Soon after the RBI unveiled its mid-quarter review of the monetary policy, several bankers hinted that they may reduce lending rates in the coming days.
Commenting on RBI's action, State Bank of India (SBI) chairman Pratip Chaudhuri said the bank will review its rates in the light of policy decision. The asset liability committee (ALCO) of the bank is expected to meet soon to take a view on rate revision.
"It is a very positive move. I think the RBI has given a clear signal that they (banks) are willing to respond and that they (banks) have taken note of the signs of deceleration in economy," Chaudhuri said.
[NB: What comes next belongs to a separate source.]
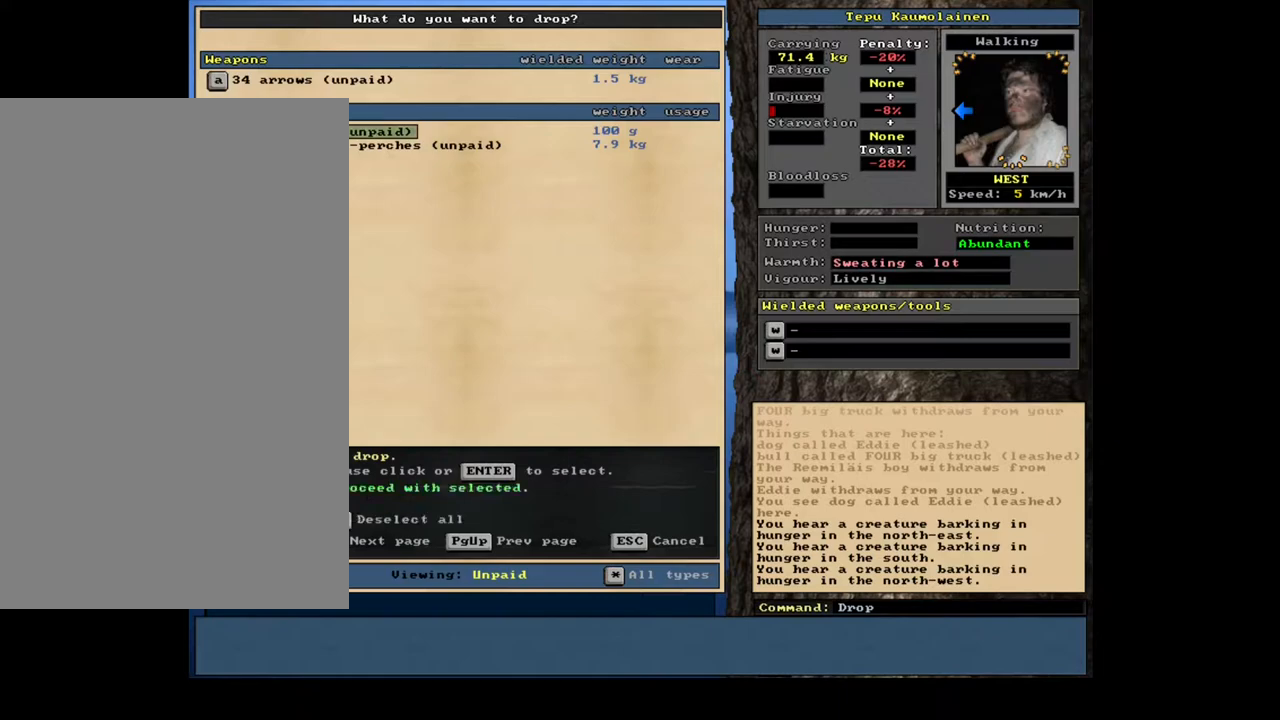
{"keys": ["return"], "mouse": [], "events": [[283, "down", "down"], [367, "down", "up"], [450, "return", "down"]]}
He was seconded by Chanda Kochhar, chairman and managing director, ICICI Bank, who called "the reduction in CRR a positive step as it will help ensure that systemic liquidity remains in the comfort zone".
"Given the comfortable liquidity and the recent reduction in deposit rates by banks, interest rates in general could be expected to trend downwards gradually. However, we will have to continue to keep an eye on funding costs given the level of CASA deposit growth in the system," she said.
RBI today announced a cut in CRR, the percentage of deposits banks keep with central bank, to 4.5 per cent.
However, repo rate, at which the central bank lends to the banks, would remain unchanged at 8 per cent.
The reverse repo, at which it absorbs excess liquidity through borrowings from banks, remains at 7 per cent.
Terming the policy action strongly positive for the markets, Bank of Baroda chairman and managing director M.D. Mallya said as much as Rs 720 crore of additional fund would come to the bank.
The liquidity infusion would ensure adequate flow of credit to productive sectors of the economy, Mallya said, adding that the bank's ALCO would meet soon to take stock of the situation.
Oriental Bank of Commerce (OBC) chairman and managing director S.L. Bansal also said that the bank would take a view on the rate revision in its ALCO meeting soon.